Whether we could ever end up having anything but a minuscule effect on a planetary scale is, of course, the central terraforming question...just as it remains the biggest global warming question. But many people who've looked at the chemistry and engineering challenges involved think it's feasible. While it may not ultimately turn out to be practical even should it ever be attempted on Mars or some larger planet's moon, it is an intriguing idea which might even work sometime in the distant future. Yet Medved treated the notion as if it were something which scientifically-literate people dismiss as flatly impossible, like perpetual motion or time travel into the historical past.

Tony didn't seem to understand is that this is a process that is figured to require at least a couple centuries for a planet the size of Mars. And, interestingly, that's about the same time-frame—macro by human standards but merely momentarily in the history of our atmosphere—on which global warming, which so concerns so many scientists, is theorized to work. Point is, terraforming ain't just Coast-to-Coast AM with George Noory-style malarky—it's serious, if hugely speculative, science. And it's a subject callers actually raised a couple or three times on my overnight KIRO open-line broadcasts.

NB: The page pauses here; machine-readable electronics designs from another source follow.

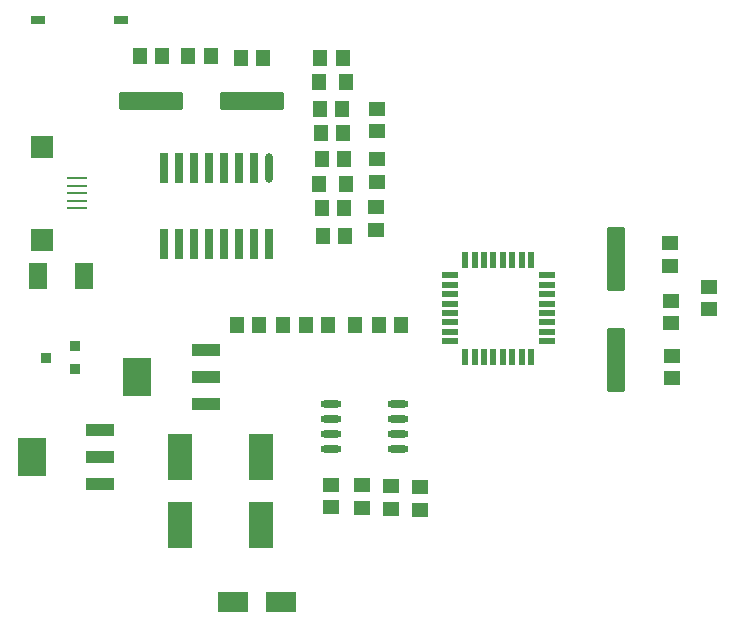
<source format=gtp>
G04*
G04 #@! TF.GenerationSoftware,Altium Limited,Altium Designer,21.2.1 (34)*
G04*
G04 Layer_Color=8421504*
%FSLAX24Y24*%
%MOIN*%
G70*
G04*
G04 #@! TF.SameCoordinates,2A4B76D5-AD1C-46BA-8FB2-2B46C924C6B9*
G04*
G04*
G04 #@! TF.FilePolarity,Positive*
G04*
G01*
G75*
%ADD24R,0.0472X0.0551*%
G04:AMPARAMS|DCode=25|XSize=216.5mil|YSize=59.1mil|CornerRadius=7.4mil|HoleSize=0mil|Usage=FLASHONLY|Rotation=0.000|XOffset=0mil|YOffset=0mil|HoleType=Round|Shape=RoundedRectangle|*
%AMROUNDEDRECTD25*
21,1,0.2165,0.0443,0,0,0.0*
21,1,0.2018,0.0591,0,0,0.0*
1,1,0.0148,0.1009,-0.0221*
1,1,0.0148,-0.1009,-0.0221*
1,1,0.0148,-0.1009,0.0221*
1,1,0.0148,0.1009,0.0221*
%
%ADD25ROUNDEDRECTD25*%
%ADD26R,0.0500X0.0550*%
%ADD27R,0.0551X0.0472*%
%ADD28O,0.0250X0.0984*%
%ADD29R,0.0250X0.0984*%
%ADD30R,0.0472X0.0315*%
%ADD31R,0.0748X0.0748*%
%ADD32R,0.0700X0.0100*%
%ADD33R,0.0640X0.0900*%
%ADD34R,0.0580X0.0200*%
%ADD35R,0.0200X0.0580*%
G04:AMPARAMS|DCode=36|XSize=216.5mil|YSize=59.1mil|CornerRadius=7.4mil|HoleSize=0mil|Usage=FLASHONLY|Rotation=270.000|XOffset=0mil|YOffset=0mil|HoleType=Round|Shape=RoundedRectangle|*
%AMROUNDEDRECTD36*
21,1,0.2165,0.0443,0,0,270.0*
21,1,0.2018,0.0591,0,0,270.0*
1,1,0.0148,-0.0221,-0.1009*
1,1,0.0148,-0.0221,0.1009*
1,1,0.0148,0.0221,0.1009*
1,1,0.0148,0.0221,-0.1009*
%
%ADD36ROUNDEDRECTD36*%
%ADD37R,0.0787X0.1575*%
%ADD38R,0.0945X0.1299*%
%ADD39R,0.0945X0.0394*%
%ADD40R,0.0984X0.0669*%
%ADD41O,0.0709X0.0236*%
%ADD42R,0.0374X0.0354*%
D24*
X35550Y40700D02*
D03*
X34802D02*
D03*
X37430Y39000D02*
D03*
X38178D02*
D03*
X37472Y38178D02*
D03*
X38220D02*
D03*
X37502Y37308D02*
D03*
X38250D02*
D03*
X37502Y35668D02*
D03*
X38250D02*
D03*
X37450Y40680D02*
D03*
X38198D02*
D03*
X38288Y34758D02*
D03*
X37540D02*
D03*
X40148Y31780D02*
D03*
X39400D02*
D03*
X36968D02*
D03*
X36220D02*
D03*
X35410D02*
D03*
X34662D02*
D03*
X32180Y40740D02*
D03*
X31432D02*
D03*
X33790D02*
D03*
X33042D02*
D03*
D25*
X31810Y39250D02*
D03*
X35156D02*
D03*
D26*
X37410Y36468D02*
D03*
X38310D02*
D03*
X37390Y39878D02*
D03*
X38290D02*
D03*
X38620Y31780D02*
D03*
X37720D02*
D03*
D27*
X39340Y38248D02*
D03*
Y38996D02*
D03*
X39320Y35708D02*
D03*
Y34960D02*
D03*
X39340Y36560D02*
D03*
Y37308D02*
D03*
X49110Y34510D02*
D03*
Y33762D02*
D03*
X50410Y33060D02*
D03*
Y32312D02*
D03*
X49140Y32590D02*
D03*
Y31842D02*
D03*
X40780Y26378D02*
D03*
Y25630D02*
D03*
X39810Y26408D02*
D03*
Y25660D02*
D03*
X38840Y26438D02*
D03*
Y25690D02*
D03*
X37820Y26458D02*
D03*
Y25710D02*
D03*
X49160Y30002D02*
D03*
Y30750D02*
D03*
D28*
X35740Y37027D02*
D03*
D29*
X35240D02*
D03*
X34740D02*
D03*
X34240D02*
D03*
X33740D02*
D03*
X33240D02*
D03*
X32740D02*
D03*
X32240D02*
D03*
X32240Y34468D02*
D03*
X32740D02*
D03*
X33240D02*
D03*
X33740D02*
D03*
X34240D02*
D03*
X34740D02*
D03*
X35240D02*
D03*
X35740D02*
D03*
D30*
X28052Y41960D02*
D03*
X30808D02*
D03*
D31*
X28182Y34623D02*
D03*
Y37733D02*
D03*
D32*
X29350Y35678D02*
D03*
Y35922D02*
D03*
Y36178D02*
D03*
Y36434D02*
D03*
Y36690D02*
D03*
D33*
X28040Y33430D02*
D03*
X29580D02*
D03*
D34*
X45000Y31240D02*
D03*
X45000Y31550D02*
D03*
X45000Y31870D02*
D03*
Y32180D02*
D03*
Y32500D02*
D03*
Y32810D02*
D03*
Y33130D02*
D03*
X45000Y33440D02*
D03*
X41760D02*
D03*
X41760Y33130D02*
D03*
X41760Y32810D02*
D03*
Y32500D02*
D03*
Y32180D02*
D03*
Y31870D02*
D03*
Y31550D02*
D03*
X41760Y31240D02*
D03*
D35*
X44480Y33960D02*
D03*
X44170Y33960D02*
D03*
X43850Y33960D02*
D03*
X43540D02*
D03*
X43220D02*
D03*
X42910D02*
D03*
X42590D02*
D03*
X42280Y33960D02*
D03*
Y30720D02*
D03*
X42590Y30720D02*
D03*
X42910Y30720D02*
D03*
X43220D02*
D03*
X43540D02*
D03*
X43850D02*
D03*
X44170D02*
D03*
X44480Y30720D02*
D03*
D36*
X47320Y30627D02*
D03*
Y33973D02*
D03*
D37*
X35480Y25107D02*
D03*
Y27390D02*
D03*
X32760Y25107D02*
D03*
Y27390D02*
D03*
D38*
X31348Y30060D02*
D03*
X27828Y27390D02*
D03*
D39*
X33632Y30966D02*
D03*
Y30060D02*
D03*
Y29154D02*
D03*
X30112Y28296D02*
D03*
Y27390D02*
D03*
Y26484D02*
D03*
D40*
X34555Y22550D02*
D03*
X36130D02*
D03*
D41*
X40022Y27640D02*
D03*
Y28140D02*
D03*
Y28640D02*
D03*
Y29140D02*
D03*
X37798Y27640D02*
D03*
Y28140D02*
D03*
Y28640D02*
D03*
Y29140D02*
D03*
D42*
X29284Y30326D02*
D03*
X28300Y30700D02*
D03*
X29284Y31074D02*
D03*
M02*

</source>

Of course, I really ought to go critically easy on Medved for a while. As his listeners know, he just lost his father, Dr. David Medved, an accomplished nuclear scientist whom I gather was a remarkable man in several regards; he certainly raised at least one remarkable son.

I met the senior Medved on what turned out to be his final American book tour. And I was even privileged to talk physics with him for a good while alone in a side room prior to his cosmology lecture at the Discovery Institute a couple years ago. And as it happens, what claimed him at age 83 on March 11th in Jerusalem—lymphoma—is also the disease which killed Lewis Stibal ["Rush and McNabb, Tied Intelligently" archived 11/19/2008] at 64 on February 19, 1986 in St. Louis.

Oh, and while I've got astronomy on your mind: Happy Vernal Equinox. As you may know, it happened this morning, instantaneously sometime during the minute of 4:44 am Pacific Time.